Morgans is the most downbeat on the Commonwealth Bank, advising investors to sell with a $77 price target on the stock.  According to Morgans higher interest rates will increase the risk of asset quality deterioration and higher bond yields will place upward pressure on the banks’ cost of funding. Morgans also expects bank dividend yields to become less attractive relative to rising risk-free rates, which will undermine demand for bank shares and therefore their prices.

  • The most pessimistic of brokers is Morgan Stanley. It recently slashed price targets for all four of the big banks. It cut the Commonwealth Bank’s share price target to $79.00 from $91.00, ANZ’s valuation was cut to $24.30 from $28.90, National Australia Bank’s to $26.60 from $31.80 and Westpac’s to $22.30 from $25.70.

    “We believe the probability of recession in Australia and New Zealand is rising,” said Morgan Stanley banking analyst Richard Wiles. “In the near term, higher interest rates support the outlook for margins and earnings, but we have lowered our major bank fiscal 2024 earnings per share estimates around 7.5 per cent on average to reflect weaker loan growth and higher impairment charges.”

    Competition to intensify

    UBS too sees more difficult times ahead for the big banks. According to UBS banking analysts, the big banks have around $350 billion of fixed rate mortgages requiring refinancing over the next two years, which is around 17.5 per cent of the total outstanding mortgage lending balance for the system. The Commonwealth Bank alone has reported it has around $140 billion of its fixed rate book maturing to June 2024.

    “In a higher rate environment, borrowing capacity could be a challenge, which is something likely to impact on overall new business volumes and sector growth,” said a UBS research note. “This competition could impact NIMs, with price likely to be increasingly the weapon of choice to defend market share.”

    Along with increased competition, UBS says higher funding costs from term deposits and wholesale funding will put further pressure on margins for all the big banks. “However, we think the majors and, in particular, the more retail focused Commonwealth Bank of Australia and Westpac can capture a larger percentage of the interest rate increases. We think this is possible given their funding mix and expectations of moderating lending growth,” UBS said.

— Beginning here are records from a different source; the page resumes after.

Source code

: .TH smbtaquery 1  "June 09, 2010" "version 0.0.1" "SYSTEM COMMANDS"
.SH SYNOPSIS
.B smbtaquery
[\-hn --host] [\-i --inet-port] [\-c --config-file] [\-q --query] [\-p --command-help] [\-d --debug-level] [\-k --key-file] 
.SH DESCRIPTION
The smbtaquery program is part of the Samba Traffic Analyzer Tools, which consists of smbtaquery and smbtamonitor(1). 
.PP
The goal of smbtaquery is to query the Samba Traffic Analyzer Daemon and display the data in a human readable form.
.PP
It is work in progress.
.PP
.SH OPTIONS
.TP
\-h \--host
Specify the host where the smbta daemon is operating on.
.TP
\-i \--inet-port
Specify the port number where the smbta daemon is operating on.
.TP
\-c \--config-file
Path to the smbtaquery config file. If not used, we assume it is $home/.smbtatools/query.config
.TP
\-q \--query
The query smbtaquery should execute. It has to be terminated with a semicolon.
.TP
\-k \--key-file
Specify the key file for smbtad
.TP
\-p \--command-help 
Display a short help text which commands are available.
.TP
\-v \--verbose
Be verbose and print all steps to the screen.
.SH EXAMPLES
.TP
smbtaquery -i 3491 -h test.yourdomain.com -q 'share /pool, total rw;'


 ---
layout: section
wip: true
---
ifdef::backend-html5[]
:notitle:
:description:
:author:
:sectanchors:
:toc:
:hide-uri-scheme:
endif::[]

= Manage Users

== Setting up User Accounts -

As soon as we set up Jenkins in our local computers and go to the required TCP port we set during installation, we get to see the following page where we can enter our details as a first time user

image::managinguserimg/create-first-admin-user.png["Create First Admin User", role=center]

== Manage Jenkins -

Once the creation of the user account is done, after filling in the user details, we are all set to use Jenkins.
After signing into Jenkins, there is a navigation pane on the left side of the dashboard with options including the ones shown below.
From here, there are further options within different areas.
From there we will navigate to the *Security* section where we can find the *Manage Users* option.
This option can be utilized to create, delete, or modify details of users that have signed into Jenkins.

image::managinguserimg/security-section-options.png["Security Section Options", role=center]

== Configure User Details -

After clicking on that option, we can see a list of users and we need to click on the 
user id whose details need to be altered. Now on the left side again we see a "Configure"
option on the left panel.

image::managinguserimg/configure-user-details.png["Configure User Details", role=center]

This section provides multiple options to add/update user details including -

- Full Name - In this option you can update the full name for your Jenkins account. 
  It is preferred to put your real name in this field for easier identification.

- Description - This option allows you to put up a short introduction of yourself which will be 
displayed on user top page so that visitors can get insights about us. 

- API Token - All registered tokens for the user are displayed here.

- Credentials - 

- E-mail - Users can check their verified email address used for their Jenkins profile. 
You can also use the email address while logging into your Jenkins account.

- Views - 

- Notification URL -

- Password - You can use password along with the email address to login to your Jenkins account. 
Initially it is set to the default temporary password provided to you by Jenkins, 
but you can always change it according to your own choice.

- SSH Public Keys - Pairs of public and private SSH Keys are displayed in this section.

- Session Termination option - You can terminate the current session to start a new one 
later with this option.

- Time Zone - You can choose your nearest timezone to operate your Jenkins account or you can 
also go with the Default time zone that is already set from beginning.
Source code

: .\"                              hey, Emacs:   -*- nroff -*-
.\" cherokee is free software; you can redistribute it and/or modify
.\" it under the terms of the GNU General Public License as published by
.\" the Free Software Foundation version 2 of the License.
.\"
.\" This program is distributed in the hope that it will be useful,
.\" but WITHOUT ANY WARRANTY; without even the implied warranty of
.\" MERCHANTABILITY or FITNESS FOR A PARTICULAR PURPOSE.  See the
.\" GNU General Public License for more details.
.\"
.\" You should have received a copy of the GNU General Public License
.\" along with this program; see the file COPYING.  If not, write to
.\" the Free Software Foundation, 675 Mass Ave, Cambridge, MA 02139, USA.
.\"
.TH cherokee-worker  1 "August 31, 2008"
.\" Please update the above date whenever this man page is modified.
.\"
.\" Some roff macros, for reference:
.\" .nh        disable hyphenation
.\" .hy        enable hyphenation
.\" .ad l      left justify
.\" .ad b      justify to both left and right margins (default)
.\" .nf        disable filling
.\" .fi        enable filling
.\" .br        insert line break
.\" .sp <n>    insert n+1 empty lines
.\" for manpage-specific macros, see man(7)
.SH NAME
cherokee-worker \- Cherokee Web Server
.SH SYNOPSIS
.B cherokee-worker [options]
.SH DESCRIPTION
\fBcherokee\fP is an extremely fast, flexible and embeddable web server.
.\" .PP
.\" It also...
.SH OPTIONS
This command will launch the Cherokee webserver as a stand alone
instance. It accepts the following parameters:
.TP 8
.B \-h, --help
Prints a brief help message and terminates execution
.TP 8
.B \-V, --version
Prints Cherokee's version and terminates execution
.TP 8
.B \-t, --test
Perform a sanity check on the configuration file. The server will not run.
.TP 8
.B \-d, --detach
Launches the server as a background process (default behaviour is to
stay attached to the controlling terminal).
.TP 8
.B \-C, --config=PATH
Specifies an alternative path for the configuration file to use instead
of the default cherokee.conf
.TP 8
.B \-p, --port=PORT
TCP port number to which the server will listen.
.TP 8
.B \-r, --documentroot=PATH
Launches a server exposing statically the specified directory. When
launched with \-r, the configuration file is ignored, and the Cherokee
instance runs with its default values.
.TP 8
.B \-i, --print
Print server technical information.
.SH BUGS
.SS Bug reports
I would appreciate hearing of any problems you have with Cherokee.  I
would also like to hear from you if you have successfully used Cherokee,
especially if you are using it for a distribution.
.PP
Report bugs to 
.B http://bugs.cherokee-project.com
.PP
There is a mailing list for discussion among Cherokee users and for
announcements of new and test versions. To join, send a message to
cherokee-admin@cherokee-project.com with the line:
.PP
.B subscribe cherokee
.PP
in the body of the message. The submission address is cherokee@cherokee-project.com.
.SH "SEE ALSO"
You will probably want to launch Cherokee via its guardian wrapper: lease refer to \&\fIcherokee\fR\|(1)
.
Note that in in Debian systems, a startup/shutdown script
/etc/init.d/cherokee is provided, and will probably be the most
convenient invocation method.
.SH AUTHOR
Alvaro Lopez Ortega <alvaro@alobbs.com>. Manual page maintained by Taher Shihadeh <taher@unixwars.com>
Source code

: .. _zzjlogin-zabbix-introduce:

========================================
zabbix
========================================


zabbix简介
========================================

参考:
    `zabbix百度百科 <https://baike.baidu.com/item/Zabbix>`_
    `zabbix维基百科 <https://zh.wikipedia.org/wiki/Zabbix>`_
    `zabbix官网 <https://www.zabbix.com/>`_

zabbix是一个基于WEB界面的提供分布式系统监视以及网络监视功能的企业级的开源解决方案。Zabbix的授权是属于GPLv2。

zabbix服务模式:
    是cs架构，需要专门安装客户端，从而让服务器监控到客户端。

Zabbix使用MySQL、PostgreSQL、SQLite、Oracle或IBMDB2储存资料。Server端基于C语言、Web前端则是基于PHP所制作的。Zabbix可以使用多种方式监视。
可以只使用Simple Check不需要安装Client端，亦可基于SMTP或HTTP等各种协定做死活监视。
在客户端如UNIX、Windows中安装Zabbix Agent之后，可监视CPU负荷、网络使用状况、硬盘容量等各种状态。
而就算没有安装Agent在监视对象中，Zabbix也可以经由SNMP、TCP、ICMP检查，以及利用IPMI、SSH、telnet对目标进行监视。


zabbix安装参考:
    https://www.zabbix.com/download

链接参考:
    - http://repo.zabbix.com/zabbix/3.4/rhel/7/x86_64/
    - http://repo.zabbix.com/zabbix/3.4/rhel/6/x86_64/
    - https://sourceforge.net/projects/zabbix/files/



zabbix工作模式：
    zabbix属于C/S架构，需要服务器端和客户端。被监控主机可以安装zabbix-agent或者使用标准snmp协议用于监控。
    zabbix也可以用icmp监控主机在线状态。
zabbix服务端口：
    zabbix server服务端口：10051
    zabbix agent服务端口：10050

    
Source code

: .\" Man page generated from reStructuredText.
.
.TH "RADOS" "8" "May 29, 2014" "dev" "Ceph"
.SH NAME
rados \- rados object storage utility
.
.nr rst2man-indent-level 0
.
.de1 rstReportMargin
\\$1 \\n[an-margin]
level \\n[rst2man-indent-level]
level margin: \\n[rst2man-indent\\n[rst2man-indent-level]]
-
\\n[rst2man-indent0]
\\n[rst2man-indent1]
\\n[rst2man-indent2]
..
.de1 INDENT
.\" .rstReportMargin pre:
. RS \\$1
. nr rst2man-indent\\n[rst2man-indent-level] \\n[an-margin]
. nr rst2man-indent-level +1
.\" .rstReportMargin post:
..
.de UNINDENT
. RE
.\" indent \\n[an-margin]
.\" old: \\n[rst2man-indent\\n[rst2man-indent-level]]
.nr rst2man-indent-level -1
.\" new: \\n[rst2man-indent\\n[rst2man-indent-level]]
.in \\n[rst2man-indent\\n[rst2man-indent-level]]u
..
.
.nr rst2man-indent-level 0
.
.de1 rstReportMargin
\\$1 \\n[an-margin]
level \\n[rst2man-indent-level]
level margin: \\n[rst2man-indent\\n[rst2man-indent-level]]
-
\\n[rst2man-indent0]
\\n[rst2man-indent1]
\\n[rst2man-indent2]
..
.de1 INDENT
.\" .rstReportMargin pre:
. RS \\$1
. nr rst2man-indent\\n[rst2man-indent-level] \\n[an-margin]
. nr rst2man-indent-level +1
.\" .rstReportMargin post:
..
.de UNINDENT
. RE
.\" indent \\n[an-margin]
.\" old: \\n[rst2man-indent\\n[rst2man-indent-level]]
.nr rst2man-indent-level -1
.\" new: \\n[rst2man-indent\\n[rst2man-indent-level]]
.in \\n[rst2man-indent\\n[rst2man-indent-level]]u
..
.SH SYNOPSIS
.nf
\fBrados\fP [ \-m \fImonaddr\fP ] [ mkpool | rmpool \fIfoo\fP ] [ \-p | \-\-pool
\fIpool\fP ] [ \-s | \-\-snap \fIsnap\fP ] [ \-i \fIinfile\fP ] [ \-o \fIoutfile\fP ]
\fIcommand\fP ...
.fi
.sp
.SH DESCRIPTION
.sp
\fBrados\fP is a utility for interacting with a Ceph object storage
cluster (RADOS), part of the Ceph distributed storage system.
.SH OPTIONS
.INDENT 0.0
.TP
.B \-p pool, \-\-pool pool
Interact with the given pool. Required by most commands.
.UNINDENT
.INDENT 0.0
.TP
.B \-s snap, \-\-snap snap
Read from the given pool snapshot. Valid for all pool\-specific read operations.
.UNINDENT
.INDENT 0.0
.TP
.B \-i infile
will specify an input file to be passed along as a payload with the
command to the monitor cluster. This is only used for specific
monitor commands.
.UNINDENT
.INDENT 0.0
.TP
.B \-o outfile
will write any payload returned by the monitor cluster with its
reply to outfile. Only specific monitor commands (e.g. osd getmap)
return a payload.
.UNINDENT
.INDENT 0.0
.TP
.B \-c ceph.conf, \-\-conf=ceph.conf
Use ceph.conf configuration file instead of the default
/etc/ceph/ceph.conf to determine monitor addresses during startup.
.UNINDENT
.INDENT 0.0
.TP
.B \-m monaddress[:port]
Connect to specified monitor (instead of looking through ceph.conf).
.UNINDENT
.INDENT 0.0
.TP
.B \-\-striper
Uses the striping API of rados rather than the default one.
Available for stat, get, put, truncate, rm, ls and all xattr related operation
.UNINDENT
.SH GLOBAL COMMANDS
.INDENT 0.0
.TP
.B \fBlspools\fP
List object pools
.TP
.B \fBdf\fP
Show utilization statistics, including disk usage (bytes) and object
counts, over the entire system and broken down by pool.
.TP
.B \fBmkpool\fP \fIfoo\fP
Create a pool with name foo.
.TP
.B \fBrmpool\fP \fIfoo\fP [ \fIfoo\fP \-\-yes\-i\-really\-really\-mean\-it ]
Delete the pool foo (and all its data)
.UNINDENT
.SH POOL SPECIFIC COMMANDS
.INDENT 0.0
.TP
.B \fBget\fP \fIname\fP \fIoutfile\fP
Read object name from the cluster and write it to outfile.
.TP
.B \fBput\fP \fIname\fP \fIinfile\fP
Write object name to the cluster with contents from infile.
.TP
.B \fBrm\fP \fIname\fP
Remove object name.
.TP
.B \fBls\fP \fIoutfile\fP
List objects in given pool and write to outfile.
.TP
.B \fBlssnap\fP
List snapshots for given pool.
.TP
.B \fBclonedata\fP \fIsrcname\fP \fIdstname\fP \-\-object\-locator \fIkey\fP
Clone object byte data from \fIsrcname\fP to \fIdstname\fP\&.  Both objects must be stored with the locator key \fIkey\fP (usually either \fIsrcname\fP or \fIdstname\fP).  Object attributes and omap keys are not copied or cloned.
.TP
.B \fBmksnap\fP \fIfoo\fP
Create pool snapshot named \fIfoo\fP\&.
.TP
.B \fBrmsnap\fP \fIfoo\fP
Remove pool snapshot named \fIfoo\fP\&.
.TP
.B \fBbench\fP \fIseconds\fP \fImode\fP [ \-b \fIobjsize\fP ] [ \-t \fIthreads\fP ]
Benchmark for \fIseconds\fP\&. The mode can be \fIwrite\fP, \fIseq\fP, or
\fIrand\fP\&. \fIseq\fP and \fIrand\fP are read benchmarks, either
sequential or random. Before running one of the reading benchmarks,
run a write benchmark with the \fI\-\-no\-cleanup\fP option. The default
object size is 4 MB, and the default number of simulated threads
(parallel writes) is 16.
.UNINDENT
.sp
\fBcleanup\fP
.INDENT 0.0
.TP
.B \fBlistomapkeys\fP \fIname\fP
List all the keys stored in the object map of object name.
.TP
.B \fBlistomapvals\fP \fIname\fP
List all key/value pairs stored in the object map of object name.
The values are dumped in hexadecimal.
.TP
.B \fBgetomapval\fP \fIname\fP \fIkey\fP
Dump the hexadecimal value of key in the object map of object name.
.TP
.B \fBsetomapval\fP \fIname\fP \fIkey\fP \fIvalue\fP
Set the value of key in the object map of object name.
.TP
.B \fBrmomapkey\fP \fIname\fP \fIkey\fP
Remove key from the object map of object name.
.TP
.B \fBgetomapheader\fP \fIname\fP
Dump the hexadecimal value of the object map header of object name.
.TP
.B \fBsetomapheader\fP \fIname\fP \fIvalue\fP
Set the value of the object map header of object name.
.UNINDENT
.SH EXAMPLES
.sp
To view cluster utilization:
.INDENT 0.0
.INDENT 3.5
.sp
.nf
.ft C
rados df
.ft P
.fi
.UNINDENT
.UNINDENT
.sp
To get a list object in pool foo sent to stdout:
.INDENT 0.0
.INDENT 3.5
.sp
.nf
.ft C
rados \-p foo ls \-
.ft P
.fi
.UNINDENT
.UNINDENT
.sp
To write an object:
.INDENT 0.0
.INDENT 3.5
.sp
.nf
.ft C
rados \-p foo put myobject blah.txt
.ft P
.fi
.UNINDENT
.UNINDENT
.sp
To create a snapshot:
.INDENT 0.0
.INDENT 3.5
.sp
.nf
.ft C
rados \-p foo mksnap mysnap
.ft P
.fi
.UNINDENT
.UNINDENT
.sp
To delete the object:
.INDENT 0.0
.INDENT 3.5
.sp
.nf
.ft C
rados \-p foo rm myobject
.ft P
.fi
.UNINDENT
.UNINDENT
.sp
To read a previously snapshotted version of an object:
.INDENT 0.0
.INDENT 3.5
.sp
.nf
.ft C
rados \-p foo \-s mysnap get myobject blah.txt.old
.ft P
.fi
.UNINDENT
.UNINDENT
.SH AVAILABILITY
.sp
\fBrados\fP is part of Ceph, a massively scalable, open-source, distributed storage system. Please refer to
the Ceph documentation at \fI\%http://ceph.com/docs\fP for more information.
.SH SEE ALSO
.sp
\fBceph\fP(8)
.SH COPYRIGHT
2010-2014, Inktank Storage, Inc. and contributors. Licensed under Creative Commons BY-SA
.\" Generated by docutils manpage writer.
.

    NIMS contracting to historical low levels

    According to data from the Reserve Bank of Australia, the NIMs of the big banks fell below 2 per cent for the first time ever this year, as the chart from the RBA shows below. Any ongoing contraction will put pressure on the big banks’ ability to generate profits and maintain high dividend payouts.

    The Reserve Bank of Australia (RBA) has raised interest rates several times this year could keep on raising official rates towards 3 per cent by the year’s end. With inflation well above the RBA’s target inflation bank of 2 per cent to 3 per cent, some economists predict the RBA will raise interest rates by another 50 basis points at its September meeting, following rate rises of the same size in June, July and August, which is expected to slow down economic activity in Australia.